Southwark children in foster care spoke out to mark the launch of Foster Care Fortnight at the National Theatre on Monday.
Southwark young people in foster care speak out at the launch of Foster Care Fortnight
Focusing on this year's theme of fostering brighter futures, young people from Southwark Council's Speakerbox project performed four brief sketches on issues that need to be tackled to improve educational expectations and outcomes for looked-after children.
The sketches were watched by MP David Kidney, together with foster carers, social workers and other professionals from the field of fostering.
The Speakerbox group regularly gives input to shape Southwark's services for children in foster care. They recently laid out 'ten golden rules' for social workers, which have been ratified by Southwark's Corporate Parenting Board. (There are in fact 13 golden rules, but the group claims that as young people they are allowed to be inconsistent!).
Sarah, a care leaver involved in Speakerbox, said: “Being involved in the project is an excellent way of expressing my views and a way for people to hear the messages of young people in care. We are, after all, at the heart of the care system.
“I hope from watching our performance all those involved in fostering will understand better what it's like to be in foster care and recognise that we are all individuals.”

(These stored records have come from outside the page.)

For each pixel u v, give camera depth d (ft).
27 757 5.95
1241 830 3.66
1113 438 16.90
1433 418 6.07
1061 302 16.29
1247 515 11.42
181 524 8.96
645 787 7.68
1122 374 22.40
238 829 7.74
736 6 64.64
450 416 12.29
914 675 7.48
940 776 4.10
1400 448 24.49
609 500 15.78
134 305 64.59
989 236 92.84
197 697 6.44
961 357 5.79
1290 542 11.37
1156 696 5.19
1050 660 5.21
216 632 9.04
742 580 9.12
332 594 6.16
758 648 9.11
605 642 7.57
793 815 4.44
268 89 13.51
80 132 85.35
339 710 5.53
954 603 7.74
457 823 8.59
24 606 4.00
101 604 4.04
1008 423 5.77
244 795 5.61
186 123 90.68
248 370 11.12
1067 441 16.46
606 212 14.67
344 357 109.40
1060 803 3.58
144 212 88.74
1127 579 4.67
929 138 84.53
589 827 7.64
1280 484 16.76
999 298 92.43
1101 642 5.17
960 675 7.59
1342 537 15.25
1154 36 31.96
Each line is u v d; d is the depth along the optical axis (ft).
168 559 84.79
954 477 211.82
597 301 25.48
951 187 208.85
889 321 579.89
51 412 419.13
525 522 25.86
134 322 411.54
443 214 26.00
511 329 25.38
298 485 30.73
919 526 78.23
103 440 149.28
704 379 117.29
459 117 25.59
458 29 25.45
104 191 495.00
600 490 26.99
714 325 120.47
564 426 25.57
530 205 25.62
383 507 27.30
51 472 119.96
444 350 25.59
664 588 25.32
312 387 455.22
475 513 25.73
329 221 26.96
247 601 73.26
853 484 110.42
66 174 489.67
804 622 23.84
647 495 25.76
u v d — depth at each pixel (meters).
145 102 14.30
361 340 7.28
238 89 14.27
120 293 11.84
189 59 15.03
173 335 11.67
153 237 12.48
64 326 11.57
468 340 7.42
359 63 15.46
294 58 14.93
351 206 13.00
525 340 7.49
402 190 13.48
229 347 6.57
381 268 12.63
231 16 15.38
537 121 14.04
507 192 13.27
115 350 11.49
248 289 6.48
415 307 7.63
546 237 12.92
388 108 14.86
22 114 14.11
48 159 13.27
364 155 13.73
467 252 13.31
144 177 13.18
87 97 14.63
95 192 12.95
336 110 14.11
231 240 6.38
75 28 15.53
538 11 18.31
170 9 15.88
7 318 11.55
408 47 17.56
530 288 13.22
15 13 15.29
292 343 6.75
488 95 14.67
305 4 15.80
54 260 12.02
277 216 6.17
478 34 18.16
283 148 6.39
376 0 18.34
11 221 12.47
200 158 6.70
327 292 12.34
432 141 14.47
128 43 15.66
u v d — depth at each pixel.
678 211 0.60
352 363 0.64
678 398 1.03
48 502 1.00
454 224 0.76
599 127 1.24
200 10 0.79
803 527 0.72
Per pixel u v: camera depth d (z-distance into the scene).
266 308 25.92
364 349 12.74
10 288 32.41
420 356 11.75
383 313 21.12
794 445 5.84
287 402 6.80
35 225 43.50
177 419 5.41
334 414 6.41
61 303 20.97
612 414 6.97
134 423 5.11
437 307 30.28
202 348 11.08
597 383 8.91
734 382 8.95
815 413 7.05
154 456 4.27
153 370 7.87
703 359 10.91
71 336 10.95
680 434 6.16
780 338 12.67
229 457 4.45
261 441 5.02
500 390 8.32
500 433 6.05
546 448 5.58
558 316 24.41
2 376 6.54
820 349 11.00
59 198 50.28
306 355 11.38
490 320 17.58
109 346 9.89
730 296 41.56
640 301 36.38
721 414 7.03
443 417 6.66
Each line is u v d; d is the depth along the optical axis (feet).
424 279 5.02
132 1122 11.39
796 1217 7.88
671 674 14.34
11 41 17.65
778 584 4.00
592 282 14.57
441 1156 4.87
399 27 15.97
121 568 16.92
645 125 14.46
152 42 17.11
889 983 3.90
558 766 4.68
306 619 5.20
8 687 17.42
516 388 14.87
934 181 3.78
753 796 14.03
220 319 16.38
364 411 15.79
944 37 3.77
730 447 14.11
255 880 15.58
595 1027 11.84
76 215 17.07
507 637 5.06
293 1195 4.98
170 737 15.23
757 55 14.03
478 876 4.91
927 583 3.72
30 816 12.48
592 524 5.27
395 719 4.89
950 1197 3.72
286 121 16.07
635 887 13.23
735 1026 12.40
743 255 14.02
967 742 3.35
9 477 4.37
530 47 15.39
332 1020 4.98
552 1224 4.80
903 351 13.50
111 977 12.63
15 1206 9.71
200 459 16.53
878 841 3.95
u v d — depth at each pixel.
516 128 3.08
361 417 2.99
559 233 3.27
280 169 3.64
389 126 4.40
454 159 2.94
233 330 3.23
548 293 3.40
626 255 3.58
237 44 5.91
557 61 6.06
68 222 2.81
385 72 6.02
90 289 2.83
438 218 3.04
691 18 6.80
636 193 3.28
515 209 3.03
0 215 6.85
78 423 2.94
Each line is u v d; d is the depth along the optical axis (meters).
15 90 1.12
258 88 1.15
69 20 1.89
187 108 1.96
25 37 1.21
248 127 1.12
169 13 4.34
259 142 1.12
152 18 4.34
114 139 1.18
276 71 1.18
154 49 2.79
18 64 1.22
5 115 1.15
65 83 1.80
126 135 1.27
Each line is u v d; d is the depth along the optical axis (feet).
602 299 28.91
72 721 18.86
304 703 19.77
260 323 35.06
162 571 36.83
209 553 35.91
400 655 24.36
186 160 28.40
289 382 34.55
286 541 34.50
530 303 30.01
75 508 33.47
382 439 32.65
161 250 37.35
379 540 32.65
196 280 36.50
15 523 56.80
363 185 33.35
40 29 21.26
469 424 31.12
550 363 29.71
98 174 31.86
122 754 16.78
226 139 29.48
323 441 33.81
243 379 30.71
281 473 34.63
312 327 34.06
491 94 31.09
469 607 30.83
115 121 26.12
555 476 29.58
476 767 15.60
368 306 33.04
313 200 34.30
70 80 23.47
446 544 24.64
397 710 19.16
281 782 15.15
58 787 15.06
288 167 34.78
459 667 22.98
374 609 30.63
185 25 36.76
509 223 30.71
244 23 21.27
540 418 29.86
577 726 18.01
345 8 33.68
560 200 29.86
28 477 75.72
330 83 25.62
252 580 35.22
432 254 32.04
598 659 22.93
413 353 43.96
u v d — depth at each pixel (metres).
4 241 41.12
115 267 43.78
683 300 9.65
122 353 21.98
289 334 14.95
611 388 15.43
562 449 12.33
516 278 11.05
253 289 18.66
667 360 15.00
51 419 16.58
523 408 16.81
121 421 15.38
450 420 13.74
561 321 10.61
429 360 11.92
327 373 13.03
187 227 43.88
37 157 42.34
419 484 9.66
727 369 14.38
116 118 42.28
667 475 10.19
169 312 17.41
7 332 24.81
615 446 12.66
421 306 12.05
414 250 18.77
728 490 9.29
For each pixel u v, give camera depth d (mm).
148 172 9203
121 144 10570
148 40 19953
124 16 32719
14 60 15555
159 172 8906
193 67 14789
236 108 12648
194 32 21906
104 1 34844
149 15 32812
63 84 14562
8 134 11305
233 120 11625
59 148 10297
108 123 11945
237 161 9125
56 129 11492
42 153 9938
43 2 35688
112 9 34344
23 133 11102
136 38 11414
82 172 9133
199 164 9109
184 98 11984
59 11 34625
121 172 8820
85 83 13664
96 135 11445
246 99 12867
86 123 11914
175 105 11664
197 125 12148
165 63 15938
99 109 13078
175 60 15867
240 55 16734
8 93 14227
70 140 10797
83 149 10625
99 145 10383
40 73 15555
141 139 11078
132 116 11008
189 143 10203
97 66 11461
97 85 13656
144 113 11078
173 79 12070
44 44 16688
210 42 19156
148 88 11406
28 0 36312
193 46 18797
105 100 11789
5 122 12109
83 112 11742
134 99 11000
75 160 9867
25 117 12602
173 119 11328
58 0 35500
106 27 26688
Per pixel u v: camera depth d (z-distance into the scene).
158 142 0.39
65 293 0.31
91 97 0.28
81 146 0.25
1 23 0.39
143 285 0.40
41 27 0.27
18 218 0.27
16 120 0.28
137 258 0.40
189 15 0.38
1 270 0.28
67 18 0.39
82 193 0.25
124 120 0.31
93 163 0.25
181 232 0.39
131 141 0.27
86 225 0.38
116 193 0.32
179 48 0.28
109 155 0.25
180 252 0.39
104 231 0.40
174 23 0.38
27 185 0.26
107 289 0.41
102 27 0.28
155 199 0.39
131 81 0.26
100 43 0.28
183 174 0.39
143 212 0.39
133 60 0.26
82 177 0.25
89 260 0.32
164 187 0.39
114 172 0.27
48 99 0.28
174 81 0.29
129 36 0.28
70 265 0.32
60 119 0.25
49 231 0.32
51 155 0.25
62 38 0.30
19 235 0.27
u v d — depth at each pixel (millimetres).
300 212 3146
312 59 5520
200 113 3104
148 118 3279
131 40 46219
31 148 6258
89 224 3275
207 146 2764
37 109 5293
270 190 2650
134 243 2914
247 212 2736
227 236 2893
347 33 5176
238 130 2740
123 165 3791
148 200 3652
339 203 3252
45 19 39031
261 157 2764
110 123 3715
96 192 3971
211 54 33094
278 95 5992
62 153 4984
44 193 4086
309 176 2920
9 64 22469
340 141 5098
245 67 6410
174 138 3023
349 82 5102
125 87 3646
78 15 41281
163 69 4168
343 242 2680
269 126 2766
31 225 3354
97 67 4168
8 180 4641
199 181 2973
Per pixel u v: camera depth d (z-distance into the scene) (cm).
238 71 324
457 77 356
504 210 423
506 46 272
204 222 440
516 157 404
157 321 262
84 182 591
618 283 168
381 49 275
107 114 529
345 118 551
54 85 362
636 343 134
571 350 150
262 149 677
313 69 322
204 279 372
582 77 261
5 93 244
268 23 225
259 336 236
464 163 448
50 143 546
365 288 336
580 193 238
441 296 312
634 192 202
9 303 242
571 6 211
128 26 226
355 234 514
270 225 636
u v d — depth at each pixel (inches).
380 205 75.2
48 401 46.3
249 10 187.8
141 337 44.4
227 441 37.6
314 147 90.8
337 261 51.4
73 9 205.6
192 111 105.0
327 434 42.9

Caroline Essiet, children rights & participation co-ordinator at Southwark Council, said: "It's important that children and young people who are in foster care in Southwark can voice their opinions on the issues that matter to them, which is why we fully support the Speakerbox project. Listening to young people means we can improve our services and make sure that children in foster care have the best possible start in life. We're pleased to be supporting Foster Care Fortnight, which is a great way to raise awareness of the issues and the important work that foster carers do."
The Fostering Network's Ena Fry said: "When foster care works well it makes a real difference in the lives of some of society's most vulnerable children who cannot live with their own families. But unfortunately there are too many examples of children being let down by the system, with frequent changes of home and school making it harder for them to match the achievements of their peers.
"With the launch of this year's Foster Care Fortnight we hope to draw attention to the role foster carers play in the lives of fostered children and the need for more foster carers to come forward and foster brighter futures.”